Something strange keeps happening in The Watch, a new Ben Stiller-Vince Vaughn comedy that’s apparently sponsored by Costco, Tide and MAGNUM-brand condoms. Residents of a bucolic Ohio suburb discover that their safe haven has been infiltrated by extraterrestrials, yet they react as if they’re being told a new Starbucks is opening at the corner of Main Street and Grand Ave. Though faced with the threat of extinction due to the impending alien invasion, Vaughn would rather stalk his teenage daughter’s Facebook account and Stiller still frets over an infertility problem that’s preventing he and his wife (Rosemarie DeWitt) from having their first child. Would such personal problems still matter if the end of the world were near? Must we still pretend to care?

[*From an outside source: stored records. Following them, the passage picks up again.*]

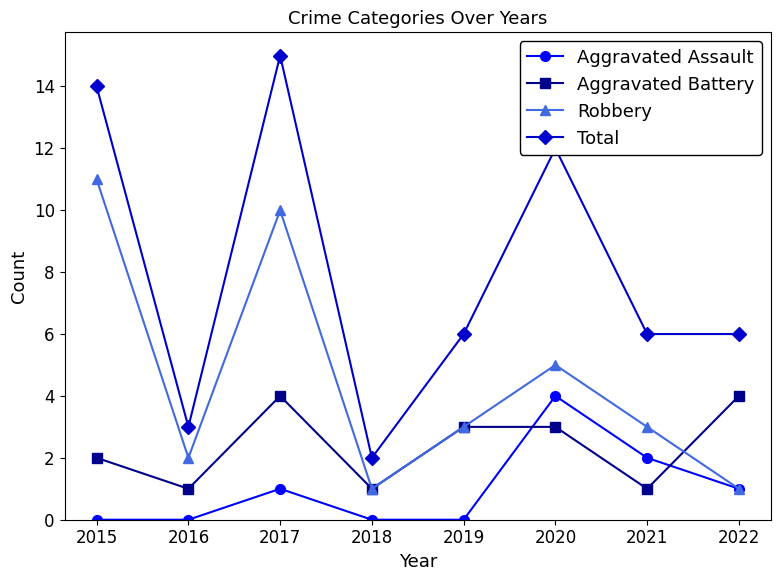

How many values in the Aggravated Battery series are below 3?

4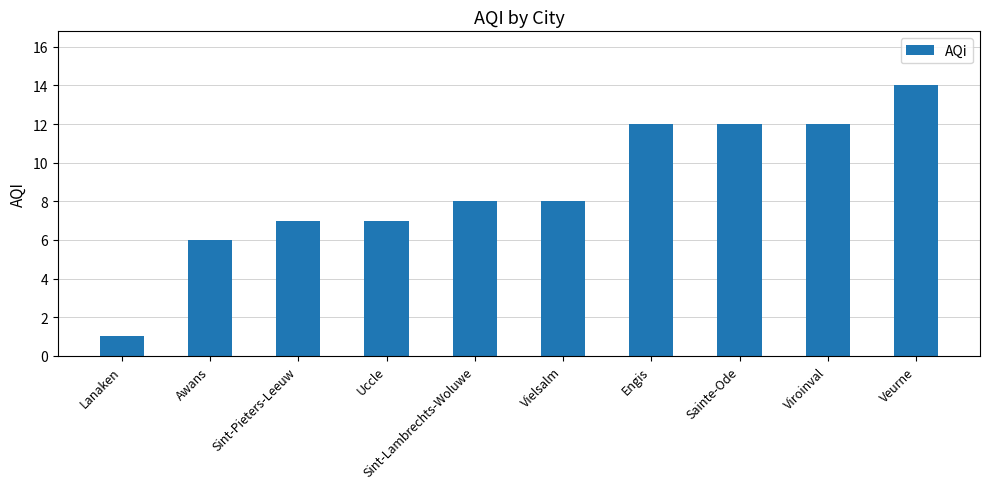

Approximately how many times larger is the value at Engis compared to Sint-Lambrechts-Woluwe?

1.5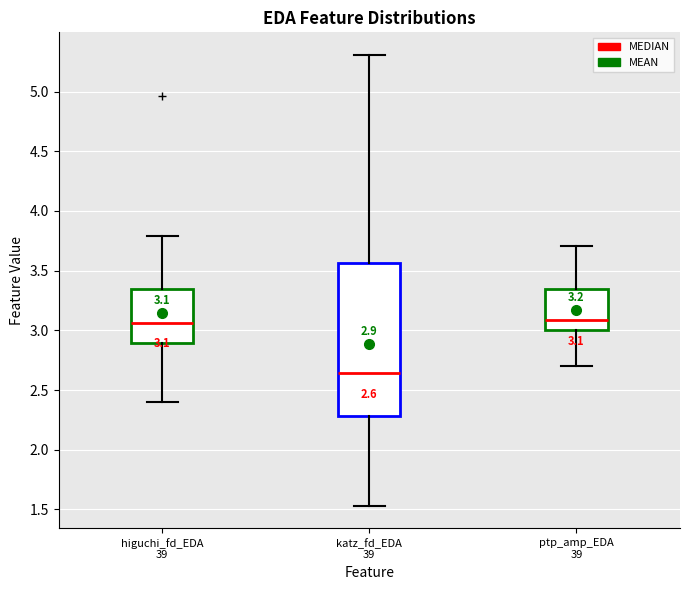

Comparing the boxes themselves (not the whiskers), which one is the tallest?

katz_fd_EDA 39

Such is the crippling identity problem of The Watch, a movie that desperately wants to be Ghostbusters -- where funny actors confront supernatural happenings -- but doesn’t understand what made Ivan Reitman’s classic tick. Director Akiva Schaffer dresses down his A-list comedians in their best “Average Joe” impersonations, then pits them against an out-of-this-world opponent. Yet no matter what direction Ghostbusters veered (and it often bobbed and weaved in search of the right joke), every punchline was rooted in the search for and battle with ghosts. The Watch, however, picks up, plays with, then quickly drops its alien conceit every few minutes. It’s never quite sure what do with its sci-fi premise, so it winds up doing very little at all.

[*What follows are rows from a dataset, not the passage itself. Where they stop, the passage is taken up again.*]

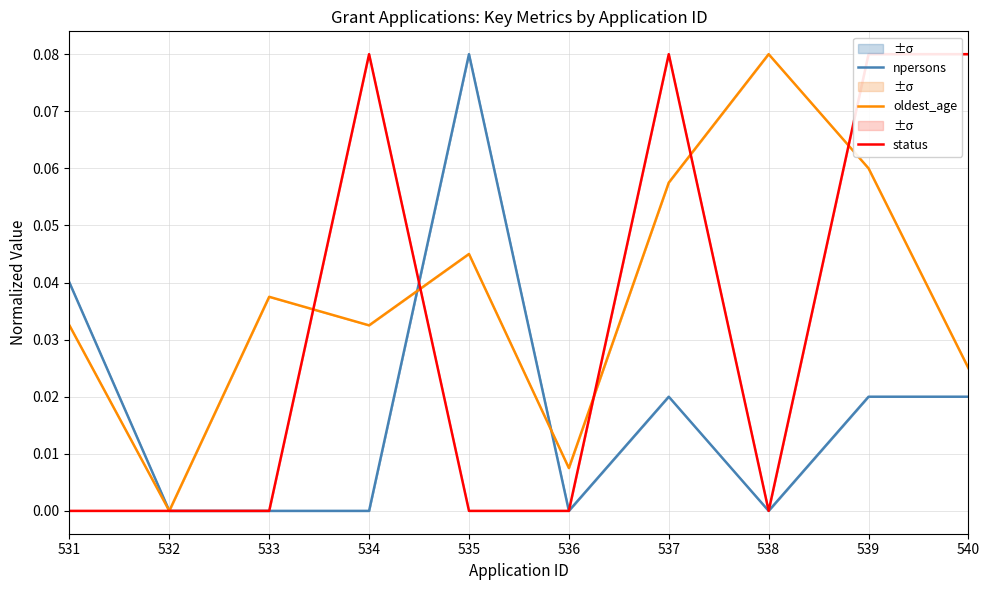

True or false: status has more than 2 points higher than both neighbors.

False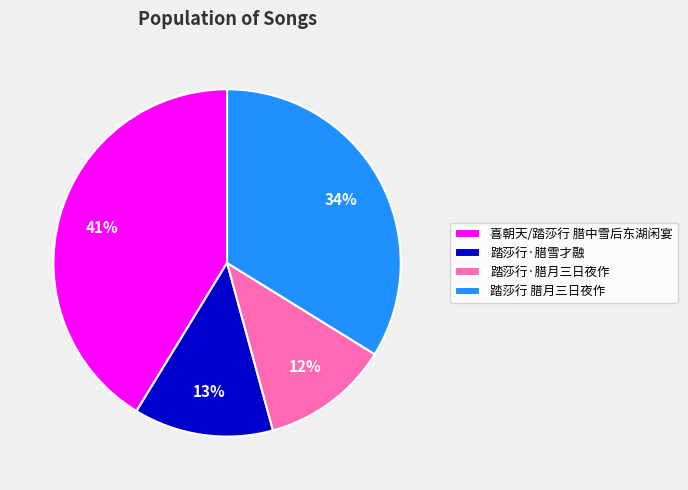

Count the number of slices in the pie.

4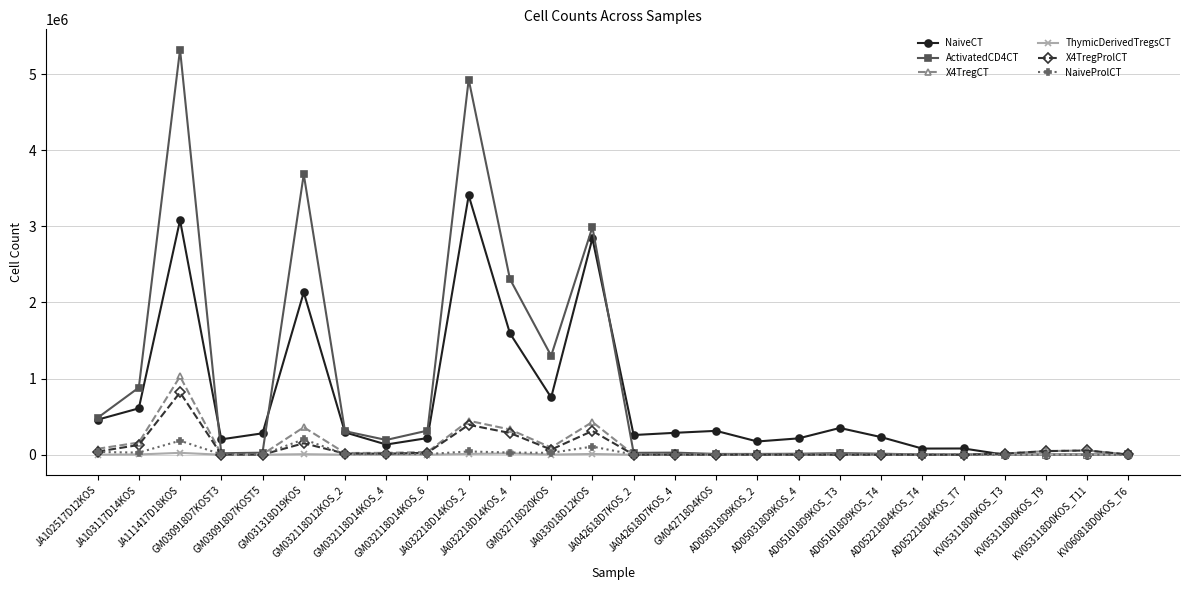

At which category is the sum across all series the highest?

JA111417D18KOS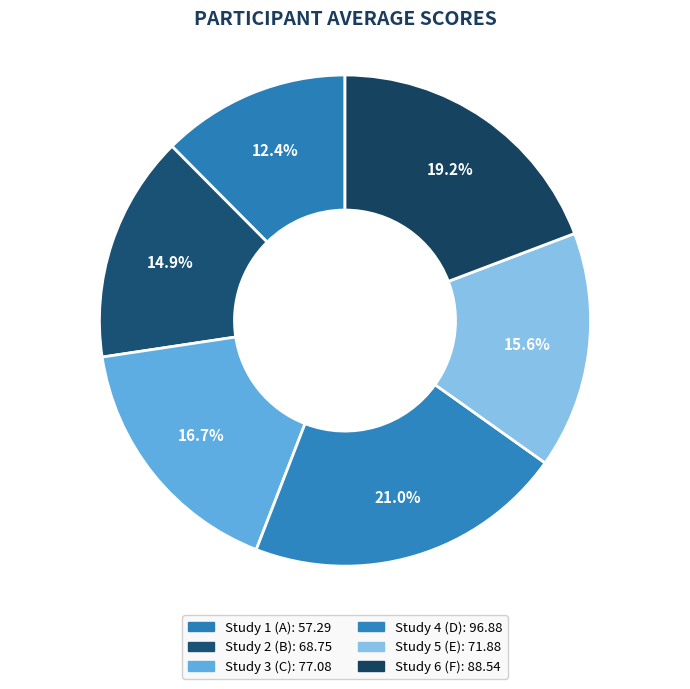

Does any single category account for the majority?

No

Perhaps it wouldn’t matter, anyway. So many extenuating circumstances secretly conspired against The Watch over the past few months, you could reasonably conclude that God was opposed to the movie ever reaching theaters. For starters, the film had to change its title (and rethink its marketing campaign) after the tragic shooting death of Florida teenager Trayvon Martin at the hands of neighborhood watchman George Zimmerman. As if that wasn’t bad enough, a week before The Watch opens, a lunatic opens fire in a Colorado movie theater, making it difficult to belly laugh at currently insensitive jokes about gunplay, shootouts and campaigns to stop the senseless murders in our suburban community. “Our society has rules,” Stiller tells a crowd after an unfortunate killing in the film’s first act, and we wince at the bad taste of a joke that’s the victim of poor timing.
The Watch would have to be fall-on-the-floor funny to overcome the obstacles outside events have placed in its path. It’s not.

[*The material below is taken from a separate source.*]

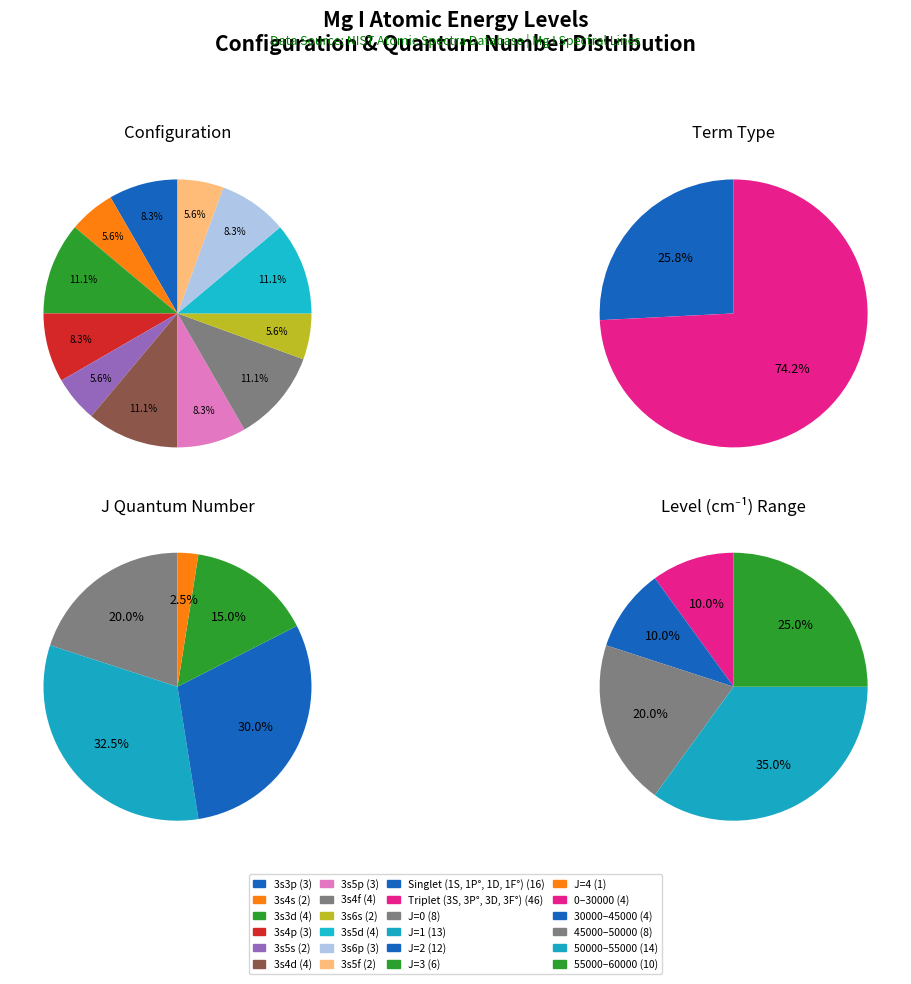

Do 3s4p and 3s5d together represent more than half of the pie?

No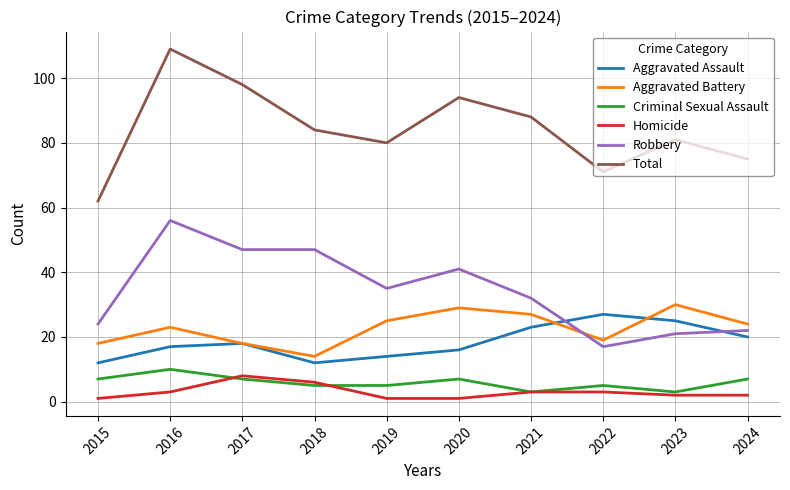

Is it true that Homicide equals 1 at 2019?

True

That’s not to say there aren’t amusing moments in The Watch. It’s just that few of them can be traced back to the four leads. Will Forte plays an arrogant small-town cop who’s an outstandingly bizarre foil to Stiller’s straight-guy routine. R. Lee Ermey milks the umpteenth spoof of his deranged Full Metal Jacket drill sergeant, yet still musters a chuckle simply by swearing and imposing his will. And Billy Crudup saunters out of left field to steal a handful of scenes as Stiller’s mysterious new neighbor. We’re supposed to suspect Crudup’s character of being an alien. The reality of his situation provides a much funnier payoff (and allows director Akiva Schaffer’s The Lonely Island colleagues to make a gratuitously gross but humorous cameo).
Everything funnels through the four-man Watch team, and two guys can’t pull weight. Richard Ayoade guards a secret with his deadpan delivery, and Jonah Hill switches gears to play a borderline psychotic eager to patrol in this suburban “militia.” Vaughn and Stiller, however, turn out carbon copies of characters from their past. The latter has been playing the put-upon dweeb for so long, he at least discovers a new shade to exploit for The Watch. Vaughn, though, retreats right back to the rapid patter and false bravado he first introduced nearly 15 years ago as Trent in Doug Liman’s Swingers. Vaughn has become a parody of himself at this point.
Schaffer is a talented filmmaker responsible for some hilarious skits and segments with The Lonely Island colleagues Andy Samberg and Jorma Taccone. His claim to fame probably remains Lazy Sunday, the digital short he created for Saturday Night Live. But unless you worship at the altar of Hot Rod (which is possible), Schaffer has yet to transition his creative eye to a feature-length effort, and those hoping The Watch finally was going to be his breakthrough comedy will be forced to keep waiting a little while longer.